La réunion du Comité de conjoncture économique tenue le lundi 23 septembre autour de la Première Ministre Judith Suminwa Tuluka a porté sur trois sujets majeurs : la stabilisation du franc congolais, la sécurisation des dépôts bancaires et la maîtrise de la masse salariale.
Faisant la restitution de cette réunion, le Vice-premier Ministre en charge de l’Économie nationale, Daniel Mukoko Samba, a indiqué une amélioration notable du marché de change au cours des derniers jours. Selon lui, le raffermissement du franc congolais face au dollar est le fruit d’un travail conjoint entre la Banque Centrale et le Gouvernement, et non le résultat du hasard.
« La Banque Centrale a procédé à un ajustement du niveau des réserves obligatoires tandis que le Gouvernement a poursuivi un resserrement budgétaire, notamment par la bonne gestion des échéances fiscales. Cette coordination a permis au franc congolais de se raffermir. L’objectif est de poursuivre sur cette lancée afin que le taux de change atteigne un niveau compatible avec l’activité économique, » a expliqué Daniel Mukoko Samba.
A l’en croire, cette stabilisation vise entre autres à renforcer la confiance des acteurs économiques et à protéger le pouvoir d’achat des ménages.

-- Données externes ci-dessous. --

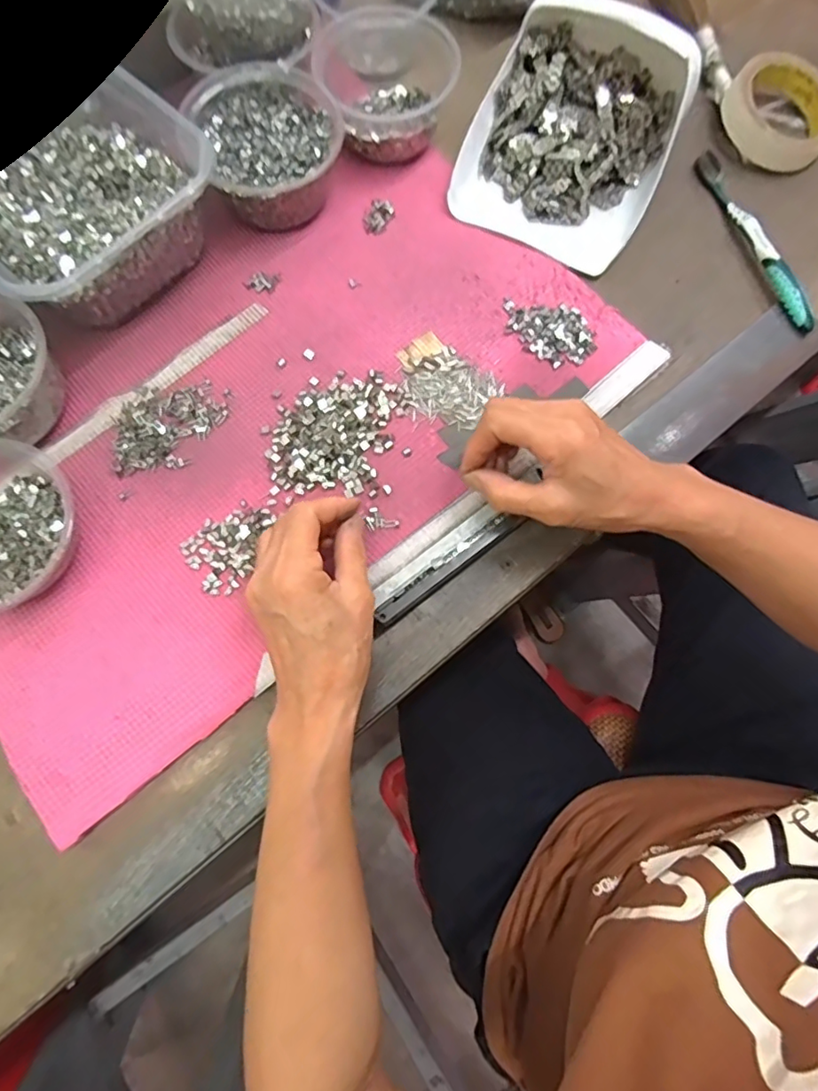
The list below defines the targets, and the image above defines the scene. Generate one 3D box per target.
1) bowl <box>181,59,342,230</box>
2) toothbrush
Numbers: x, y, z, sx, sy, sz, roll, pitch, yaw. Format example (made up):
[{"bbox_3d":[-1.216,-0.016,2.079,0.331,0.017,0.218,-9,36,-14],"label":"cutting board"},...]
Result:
[{"bbox_3d":[-0.109,-0.310,0.434,0.104,0.057,0.115,-26,77,-7],"label":"bowl"},{"bbox_3d":[0.284,-0.253,0.449,0.015,0.023,0.182,-18,75,-5],"label":"toothbrush"}]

Sécurisation des dépôts bancaires
Au deuxième point portant sur le financement de l’économie et la protection des dépôts bancaires. Daniel Mukoko a souligné les inquiétudes des opérateurs économiques face aux saisies opérées par certaines institutions de l’État ou par la justice, notamment sur les comptes des grandes entreprises.

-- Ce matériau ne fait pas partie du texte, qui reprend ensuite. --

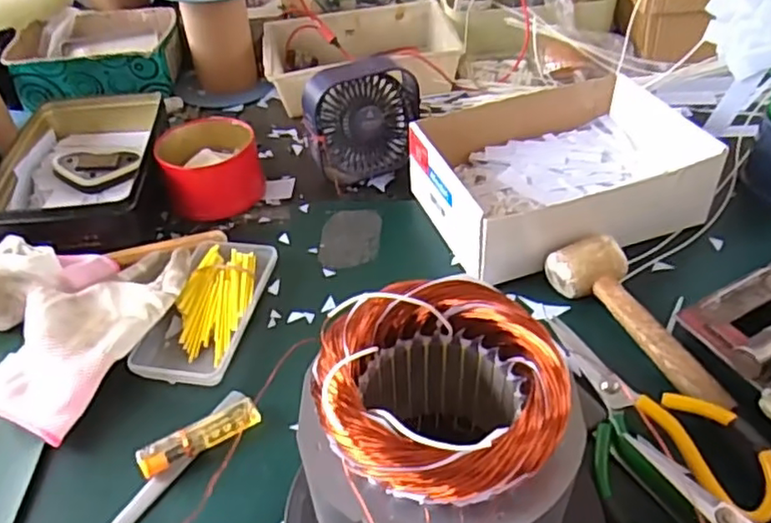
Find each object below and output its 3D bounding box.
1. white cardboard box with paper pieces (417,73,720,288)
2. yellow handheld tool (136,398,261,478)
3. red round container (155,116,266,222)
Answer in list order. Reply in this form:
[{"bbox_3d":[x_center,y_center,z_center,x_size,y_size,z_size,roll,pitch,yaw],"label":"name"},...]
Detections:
[{"bbox_3d":[0.161,-0.087,0.621,0.240,0.075,0.184,-15,45,-10],"label":"white cardboard box with paper pieces"},{"bbox_3d":[-0.134,0.125,0.464,0.087,0.016,0.023,-27,48,-21],"label":"yellow handheld tool"},{"bbox_3d":[-0.184,-0.100,0.680,0.098,0.058,0.096,-3,44,2],"label":"red round container"}]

« Ce phénomène crée une éviction financière : les fonds qui devraient être déposés dans les banques sont mis à l’écart par crainte de saisies. Dans les prochaines semaines, des mesures seront annoncées pour rassurer les opérateurs économiques et restaurer la confiance dans le système bancaire, » a-t-il affirmé.

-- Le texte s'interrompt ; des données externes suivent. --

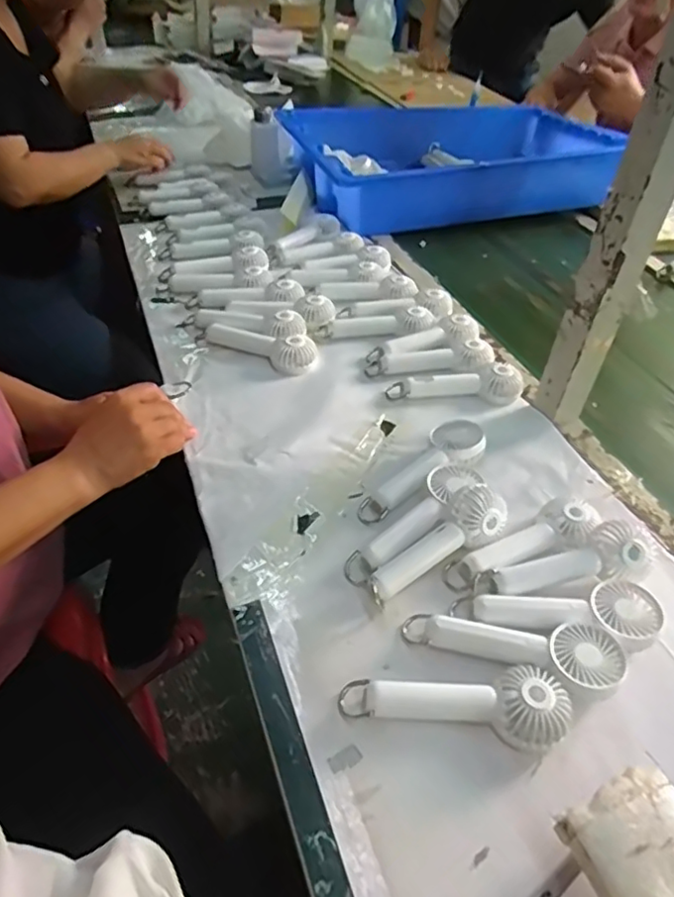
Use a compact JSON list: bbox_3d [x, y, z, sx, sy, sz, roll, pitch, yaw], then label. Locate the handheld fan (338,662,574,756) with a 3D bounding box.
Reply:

Ces mesures visent à renforcer la liquidité bancaire et à favoriser l’investissement productif dans les secteurs clés de l’économie nationale.

Sur la maîtrise de la masse salariale, qui reste très élevée par rapport aux recettes fiscales, le Gouvernement s’inquiète de la soutenabilité budgétaire. Cependant, la RDC devrait clôturer l’année avec un taux d’inflation de 7,8 %, un niveau historiquement bas depuis quatre ans,.
« Si la masse salariale continue de croître sans contrôle, l’essentiel des recettes publiques sera absorbé par le paiement des salaires au détriment des investissements en infrastructures et du développement. Des actions courageuses sont nécessaires pour garantir un équilibre entre dépenses courantes et investissements structurants, » a averti Daniel Mukoko Samba.
Autour de la table à cette réunion du Comité de conjoncture économique, outre la Première ministre et le VPM en charge de l’Economie, il y avait le Vice-premier Ministre en charge du Budget, le Ministre des Finances, le Ministre du Portefeuille et le Gouverneur de la Banque Centrale du Congo (BCC).